While France has said he wants to see the sport he governs be more inclusive and disassociate itself with a symbol of hate, he endorsed a presidential candidate who espouses divisiveness based on religious beliefs, frequently utters misogynistic comments, has proposed deporting undocumented immigrants and building a wall between the US and Mexico, and has openly stated that Muslims should not be allowed into the country.

France may think he's clear in saying he -- not NASCAR -- is backing Trump, yet even the presidential candidate seemingly had difficulty distinguishing between the two.

"If the people that like and watch NASCAR vote for Donald Trump, they can cancel the election right now," Trump said at the rally. "Nobody else can win. Nobody."

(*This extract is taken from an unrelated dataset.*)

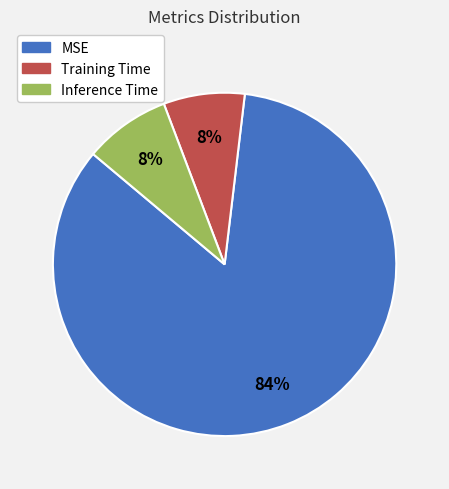

Does Inference Time represent more than half of the total?

No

This isn't the first time the France family has publicly supported a controversial man aspiring to be Commander in Chief. Both Bill Sr. and Jr. supported George Wallace, the Alabama segregationist who ran for president in 1964, '68, '72 and '76.

But this is supposed to be a more progressive and open-minded NASCAR, ideals that presumably should be reflected by the person leading it. At a time when NASCAR is beholden to corporate funding more than ever before due to the astronomical costs it takes to compete, the sport's leading figure advocating for someone who regularly offends large segments of the population is a questionable business tactic.

Last summer, as NASCAR was contemplating whether to distance itself from Trump, Camping World CEO Marcus Lemonis wrote a letter to NASCAR stating neither he nor any of his employees would attend an awards banquet held at a Trump property.

After France's public appearance on Trump's behalf on Monday, Lemonis again expressed his dismay, this time in the form a terse tweet.

"There is no place for politics/any political endorsements in any business," Lemonis wrote."Your customers and employees should have their own mind. #period"

With Sprint's title sponsorship of NASCAR's preeminent series ending at the conclusion of the 2016 season, it's not implausible to think France's task of finding a replacement may have gotten considerably more difficult with his words and actions on Monday. Any potential company interested in spending millions upon millions on the sport will surely seek clarification.

For now, one thing is blatantly apparent. Donald Trump loves NASCAR -- or at least his idea of what it represents -- while the CEO who has spent his whole tenure claiming to welcome diversity just embraced Trump in return.